火山噴火による二酸化炭素の増加、南極周極流の成立による氷床形成、珪藻やC4植物の繫栄による二酸化炭素の減少、チベット高原やヒマラヤの隆起によるアジアモンスーンの発生と浸食や風化の促進による二酸化炭素の減少、パナマ海峡の閉鎖によって北大西洋への暖流の北上が北極海の海氷や氷床を発達させたことなどによって、気候は変動してきた。第四紀の気候変動は、ミランコビッチ・サイクルによる日射量の増減で説明できる。
日本列島においては、日本海の形成と対馬暖流の流入、その後の隆起や海水準の低下による対馬暖流の遮断によって気候は変動してきた。
Posted by ブクログ
日本周辺の5000万年間の気候変動を、時間軸をギュッと圧縮して紹介してくれる一冊。

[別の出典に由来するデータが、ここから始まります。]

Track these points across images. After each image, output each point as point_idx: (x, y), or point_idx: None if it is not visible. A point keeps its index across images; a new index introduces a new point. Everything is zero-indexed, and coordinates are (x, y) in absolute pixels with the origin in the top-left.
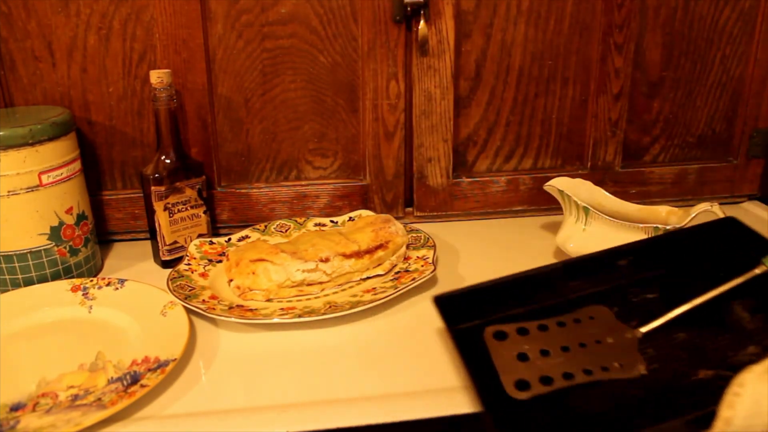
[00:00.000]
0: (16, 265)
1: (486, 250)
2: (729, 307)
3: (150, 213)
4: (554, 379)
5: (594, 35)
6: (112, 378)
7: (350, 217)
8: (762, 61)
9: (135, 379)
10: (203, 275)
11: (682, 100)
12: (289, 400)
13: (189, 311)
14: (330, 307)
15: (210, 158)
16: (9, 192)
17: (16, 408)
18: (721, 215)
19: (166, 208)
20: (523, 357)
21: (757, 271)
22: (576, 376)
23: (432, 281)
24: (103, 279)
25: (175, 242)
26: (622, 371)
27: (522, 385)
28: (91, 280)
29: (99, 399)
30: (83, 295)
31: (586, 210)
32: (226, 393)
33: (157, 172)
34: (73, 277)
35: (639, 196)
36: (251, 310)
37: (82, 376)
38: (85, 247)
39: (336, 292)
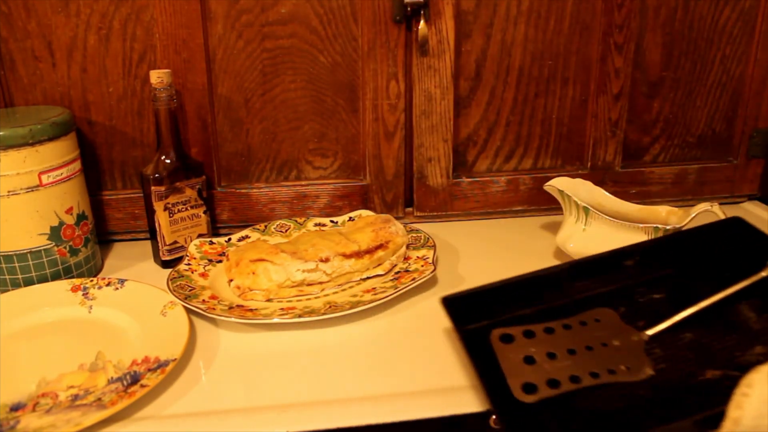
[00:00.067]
0: (16, 265)
1: (486, 250)
2: (735, 308)
3: (150, 213)
4: (561, 382)
5: (594, 35)
6: (112, 378)
7: (350, 217)
8: (762, 61)
9: (135, 379)
10: (203, 275)
11: (682, 100)
12: (289, 400)
13: (189, 311)
14: (330, 307)
15: (210, 158)
16: (9, 192)
17: (16, 408)
18: (722, 215)
19: (166, 208)
20: (529, 360)
21: (764, 273)
22: (583, 379)
23: (432, 281)
24: (103, 279)
25: (175, 242)
26: (629, 374)
27: (529, 388)
28: (91, 280)
29: (99, 399)
30: (83, 295)
31: (586, 210)
32: (226, 393)
33: (157, 172)
34: (73, 277)
35: (639, 196)
36: (251, 310)
37: (82, 376)
38: (85, 247)
39: (336, 292)
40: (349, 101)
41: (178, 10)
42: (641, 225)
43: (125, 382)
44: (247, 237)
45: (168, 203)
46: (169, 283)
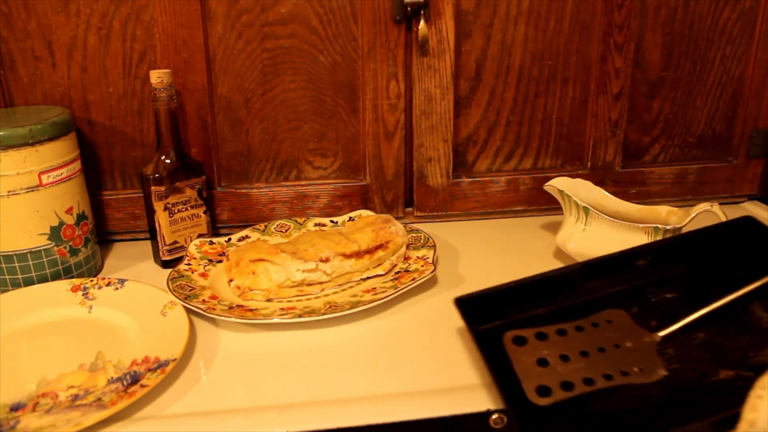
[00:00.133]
0: (16, 265)
1: (486, 250)
2: (748, 307)
3: (150, 213)
4: (575, 385)
5: (594, 35)
6: (112, 378)
7: (350, 217)
8: (762, 61)
9: (135, 379)
10: (203, 275)
11: (682, 100)
12: (289, 400)
13: (189, 311)
14: (330, 307)
15: (210, 158)
16: (9, 192)
17: (16, 408)
18: (722, 215)
19: (166, 208)
20: (543, 362)
21: None
22: (596, 382)
23: (432, 281)
24: (103, 279)
25: (175, 242)
26: (642, 376)
27: (543, 391)
28: (91, 280)
29: (99, 399)
30: (83, 295)
31: (586, 210)
32: (226, 393)
33: (157, 172)
34: (73, 277)
35: (639, 196)
36: (251, 310)
37: (82, 376)
38: (85, 247)
39: (336, 292)
40: (349, 101)
41: (178, 10)
42: (641, 225)
43: (125, 382)
44: (247, 237)
45: (168, 203)
46: (169, 283)
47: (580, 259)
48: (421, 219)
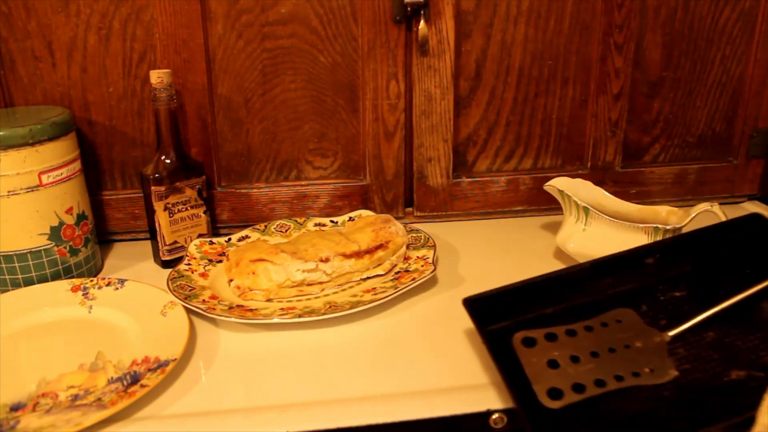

スケールが大きい。地殻運動、日照、海流、気温、火山、モンスーンなど様々な要因があって、今の日本の豊かな四季があることを再認識できた。
Posted by ブクログ
現代が氷河期の間氷期で、今は氷期に向かっている最中なのに、なぜ温暖化問題が起きるのかと何となく思っていた。そこでこの本が読みたくなった。そもそもの知識が疎いので5000万年前からの解説はヘビーなのだが、日本に人類が渡来したあたりから面白くなる。地球の大きな変動の中で小さな気温差は問題ないのかと思っていたがそうではない。わずかな気温の変化で干ばつや飢饉があった。そして今のままの二酸化炭素排出が続けば、2100年までに1600万年前と同水準の気温になり益々台風やゲリラ豪雨が増え北極の氷が溶けて日本の平野は海に沈んでいくことになるのだ。今の子供たちが老人になった時に起きる問題だけれど、現実の生活を変えられない自分たちがいる。